The document I chose was [u'mussel', u'wine', u'broth', u'almond', u'milk', u'leek', u'pepper', u'clove', u'onion', u'oil', u'saffron', u'verjuice', u'vinegar', u'ginger', u'cinnamon'] and the top three documents similar to it are 

[u'mussel', u'wine', u'almond', u'broth', u'verjuice', u'vinegar', u'leek', u'oil', u'onion', u'saffron', u'salt']

[u'broth', u'egg', u'oil', u'almond', u'onion', u'ginger', u'cinnamon', u'clove', u'saffron', u'verjuice']

[u'kidney', u'bean', u'broth', u'onion', u'oil', u'pepper', u'cinnamon', u'saffron']

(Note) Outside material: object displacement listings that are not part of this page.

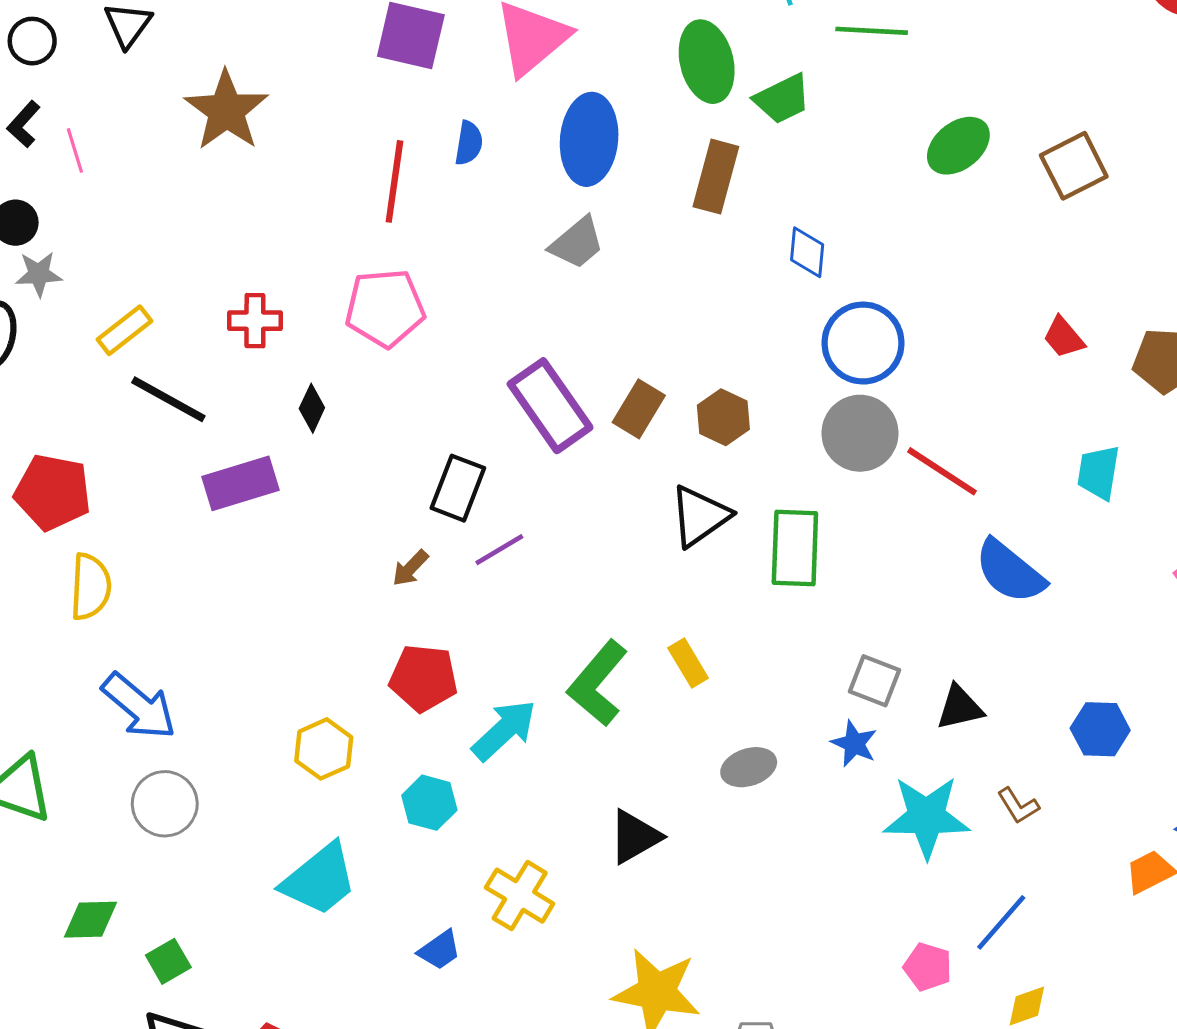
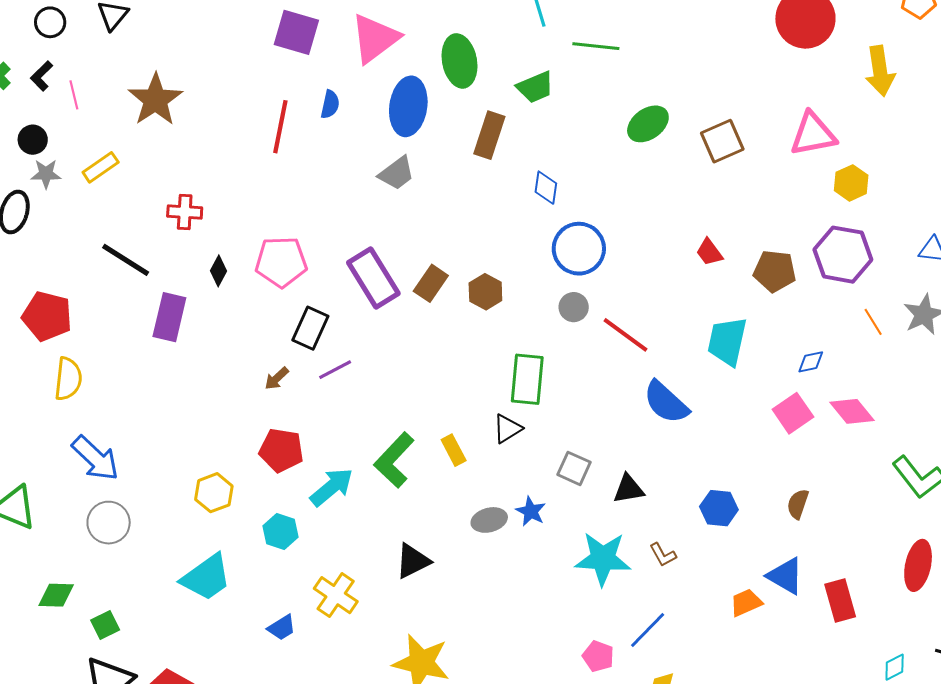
green ellipse: (707, 62) -> (459, 61), moved
brown star: (226, 110) -> (155, 100), moved
pink pentagon: (385, 308) -> (281, 262), moved
yellow rectangle: (124, 330) -> (101, 167), moved
gray circle: (860, 433) -> (574, 307), size x0.6
cyan trapezoid: (1099, 472) -> (727, 341), size x1.4
purple rectangle: (241, 483) -> (169, 317), turned -63
black triangle: (700, 516) -> (507, 429), moved, size x0.7
blue star: (854, 744) -> (531, 511), moved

If we increase the lower_feature_dimension, our results do change, but I am not sure that it makes it a lot more clear. For example, when I set lower_feature_dimension to 300, there was parsnip and peach in the results, which seem a lot closer to apple then other results. It seems to make sense, since there are more entries to get cosine similarities of.